Of course, laborers respond by using the only tool they have: Their labor. They organize, strike, and demand that the government enact laws in their favor. The capitalists react by employing union busting thugs, buying those same governments, repealing regulations which are ‘crippling business in America!’ or outsourcing work to countries where the serfs are cheaper. We are in the down cycle of that dance right now.

Most western countries had already outlawed slavery by the 1860’s. Brazil was the last country in the western hemisphere to outlaw it in 1888. Of course, slavery is slightly more cost effective in an agrarian economy, like the South, than in an industrial economy, like the North, but it was just a matter of time before they realized it was to their economic benefit to abolish slavery and then just hire them back at a dirt poor wage. The issue here is racism. The barons didn’t hate the serfs. They didn’t think of them much at all, any more than they thought of such and such a river or those pastures full of sheep over there. Oh, sure they thought they were better than the serfs, but doesn’t everybody?

American slaves were mostly African and the easiest way to identify an African is by the color of his skin, an insignificant marker controlled by a single gene out of tens of thousands. At other times in history slaves could be anybody. There was brief talk in ancient Rome about making slaves wear a certain mark so they could be recognized on the street.
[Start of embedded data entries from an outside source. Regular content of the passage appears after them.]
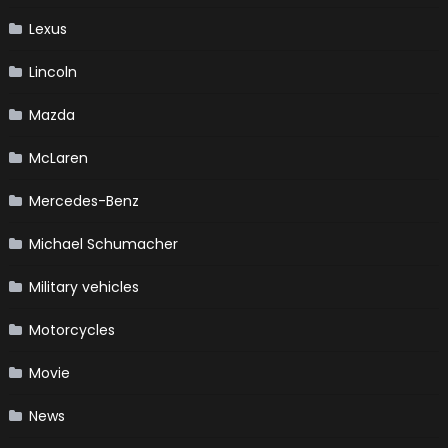
Lexus
Lincoln
Mazda
McLaren
Mercedes-Benz
Michael Schumacher
Military vehicles
Motorcycles
Movie
News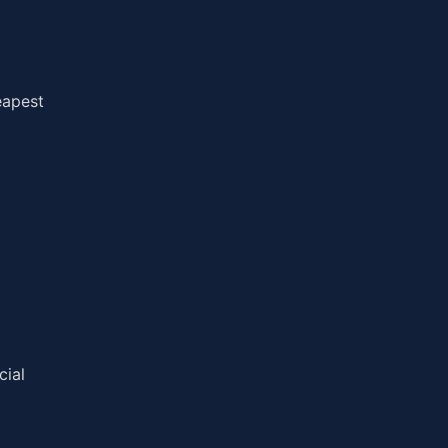
eapest
cial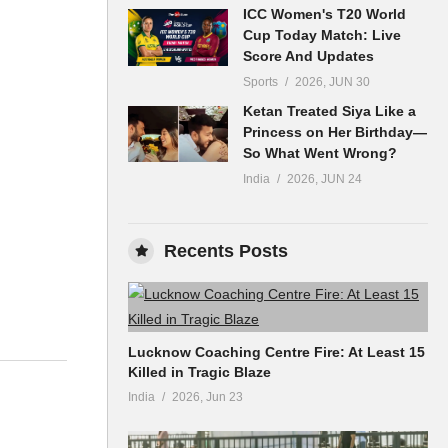
ICC Women's T20 World
Cup Today Match: Live
Score And Updates
Sports
2026, JUN 30
Ketan Treated Siya Like a
Princess on Her Birthday—
So What Went Wrong?
India
2026, JUN 24
Recents Posts
Lucknow Coaching Centre Fire: At Least 15
Killed in Tragic Blaze
India
2026, Jun 23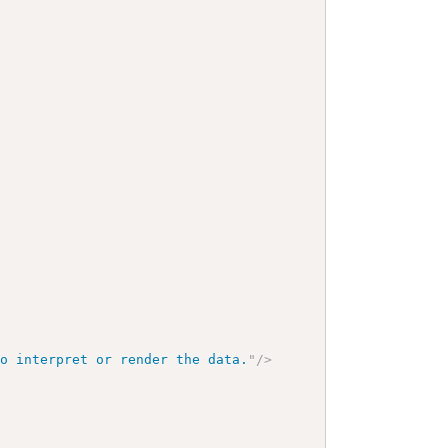
to interpret or render the data.
"
/>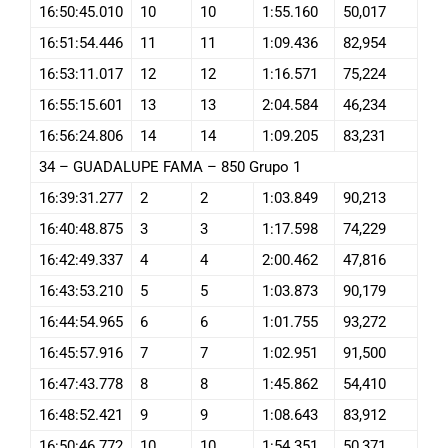
16:50:45.010
10
10
1:55.160
50,017
16:51:54.446
11
11
1:09.436
82,954
16:53:11.017
12
12
1:16.571
75,224
16:55:15.601
13
13
2:04.584
46,234
16:56:24.806
14
14
1:09.205
83,231
34 – GUADALUPE FAMA – 850 Grupo 1
16:39:31.277
2
2
1:03.849
90,213
16:40:48.875
3
3
1:17.598
74,229
16:42:49.337
4
4
2:00.462
47,816
16:43:53.210
5
5
1:03.873
90,179
16:44:54.965
6
6
1:01.755
93,272
16:45:57.916
7
7
1:02.951
91,500
16:47:43.778
8
8
1:45.862
54,410
16:48:52.421
9
9
1:08.643
83,912
16:50:46.772
10
10
1:54.351
50,371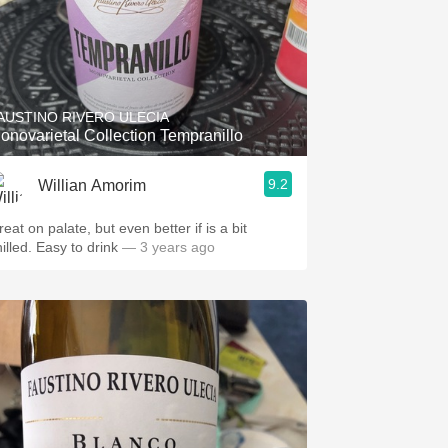
AUSTINO RIVERO ULECIA
onovarietal Collection Tempranillo
9.2
Willian Amorim
eat on palate, but even better if is a bit
hilled. Easy to drink
— 3 years ago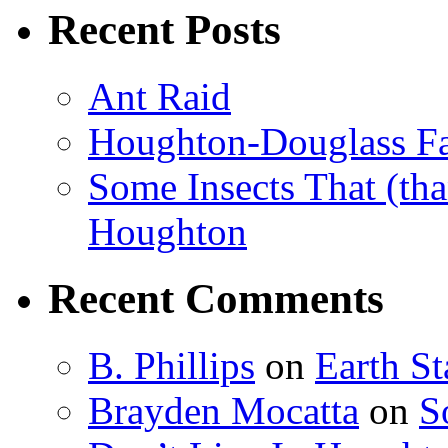
Recent Posts
Ant Raid
Houghton-Douglass Fa
Some Insects That (tha
Houghton
Recent Comments
B. Phillips
on
Earth S
Brayden Mocatta
on
S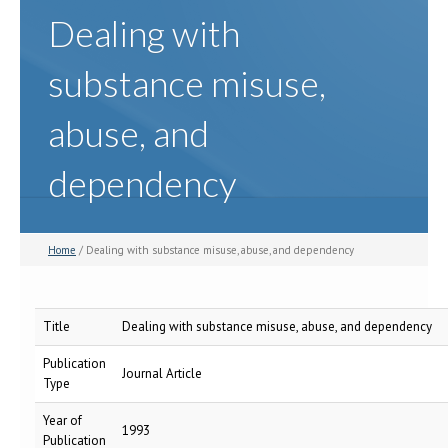
Dealing with
substance misuse,
abuse, and
dependency
Home
/ Dealing with substance misuse, abuse, and dependency
Title
Dealing with substance misuse, abuse, and dependency
Publication
Journal Article
Type
Year of
1993
Publication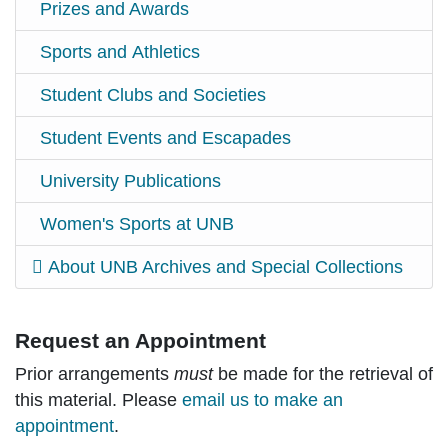
Prizes and Awards
Sports and Athletics
Student Clubs and Societies
Student Events and Escapades
University Publications
Women's Sports at UNB
About UNB Archives and Special Collections
Request an Appointment
Prior arrangements
must
be made for the retrieval of
this material. Please
email us to make an
appointment
.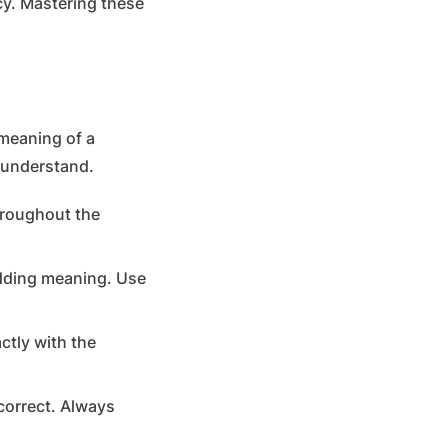
cy. Mastering these
 meaning of a
isunderstand.
hroughout the
adding meaning. Use
ctly with the
ncorrect. Always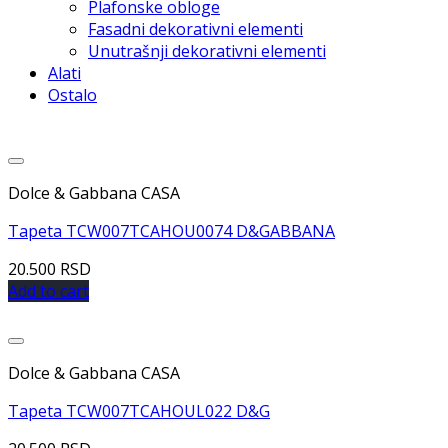
Plafonske obloge
Fasadni dekorativni elementi
Unutrašnji dekorativni elementi
Alati
Ostalo
Dolce & Gabbana CASA
Tapeta TCW007TCAHOU0074 D&GABBANA
20.500
RSD
Add to cart
Dolce & Gabbana CASA
Tapeta TCW007TCAHOUL022 D&G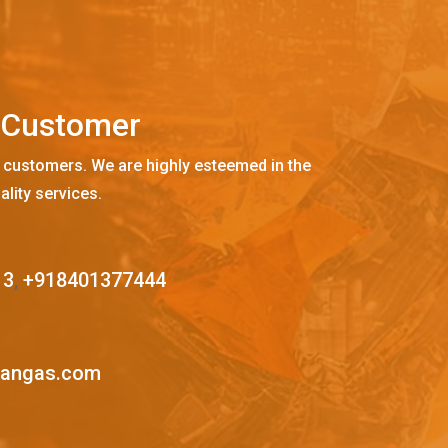
C
u
s
t
o
m
e
r
 customers. We are highly esteemed in the
ality services.
13
,
+918401377444
mangas.com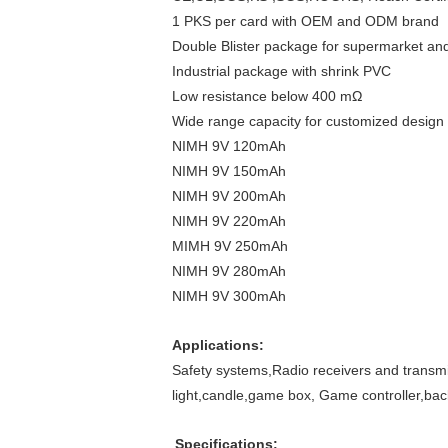
1 PKS per card with OEM and ODM brand
Double Blister package for supermarket and
Industrial package with shrink PVC
Low resistance below 400 mΩ
Wide range capacity for customized design 
NIMH 9V 120mAh
NIMH 9V 150mAh
NIMH 9V 200mAh
NIMH 9V 220mAh
MIMH 9V 250mAh
NIMH 9V 280mAh
NIMH 9V 300mAh
Applications:
Safety systems,Radio receivers and transm
light,candle,game box, Game controller,ba
Specifications: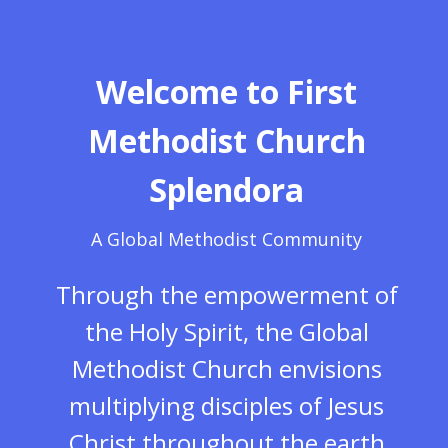
Welcome to First
Methodist Church
Splendora
A Global Methodist Community
Through the empowerment of
the Holy Spirit, the Global
Methodist Church envisions
multiplying disciples of Jesus
Christ throughout the earth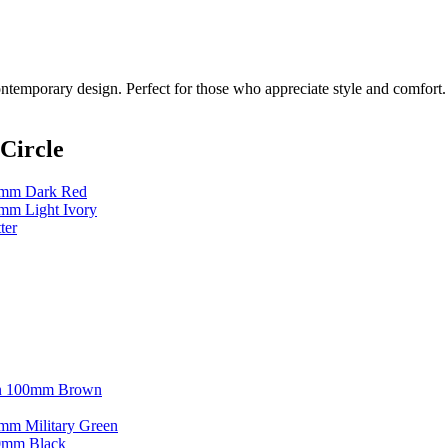
contemporary design. Perfect for those who appreciate style and comfort.
Circle
80mm Dark Red
0mm Light Ivory
ter
kin 100mm Brown
0mm Military Green
00mm Black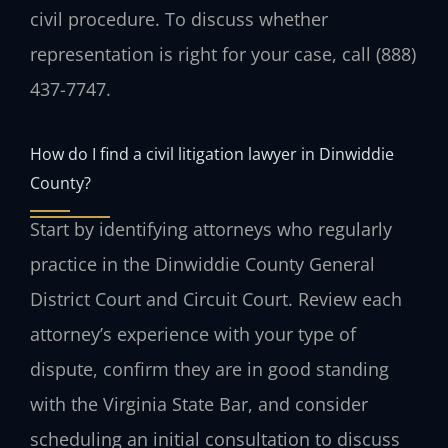
civil procedure. To discuss whether
representation is right for your case, call (888)
437-7747.
How do I find a civil litigation lawyer in Dinwiddie
County?
Start by identifying attorneys who regularly
practice in the Dinwiddie County General
District Court and Circuit Court. Review each
attorney’s experience with your type of
dispute, confirm they are in good standing
with the Virginia State Bar, and consider
scheduling an initial consultation to discuss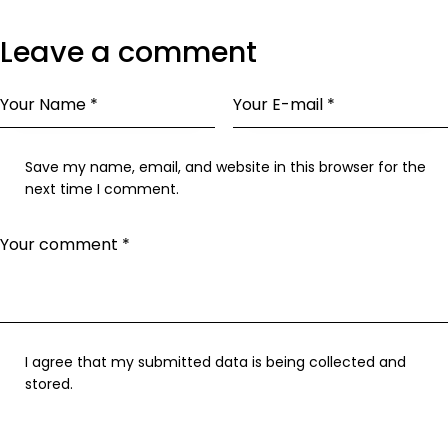
Leave a comment
Save my name, email, and website in this browser for the
next time I comment.
I agree that my submitted data is being collected and
stored.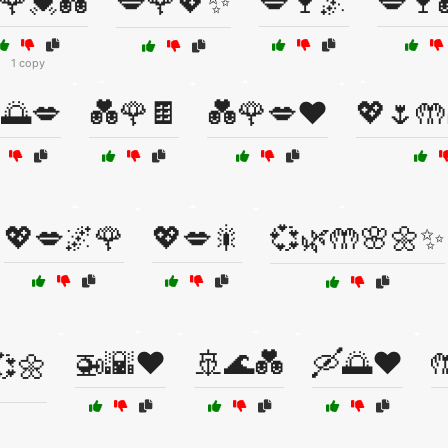
🌹💓💑
💋🌹💖✨
💋🍷🌌
💋🍷
1 copy
🌅💋
💑🌹🍫
💑🌹💋❤️
💖🌷🤲
💖💋🌌🌹
💖💋🎇
💞🌿🤲🌸🌼✨
🚁🌇❤️
🚢🌊💑
🛶🌅❤️

💞🌼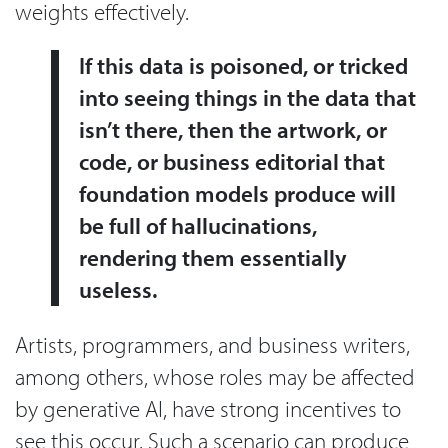
weights effectively.
If this data is poisoned, or tricked
into seeing things in the data that
isn’t there, then the artwork, or
code, or business editorial that
foundation models produce will
be full of hallucinations,
rendering them essentially
useless.
Artists, programmers, and business writers,
among others, whose roles may be affected
by generative AI, have strong incentives to
see this occur. Such a scenario can produce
Once they realized how many more slaves there were walking around the streets of Rome than Roman citizens, they quietly dropped the idea. Good move, Brute.

So the American barons hated their serfs and treated them badly. You didn’t see English barons whipping serfs or working them to death. You didn’t see barons at all, except at major festivals. The serfs/slaves went about their own business and governed their own farms and communities according to Church and State. So it’s really impossible to compare slavery as it was practiced against Africans in the western hemisphere from the 16th to the 19th centuries and its resultant racism with any other kind of economic system, even former slave economies. This one was unique.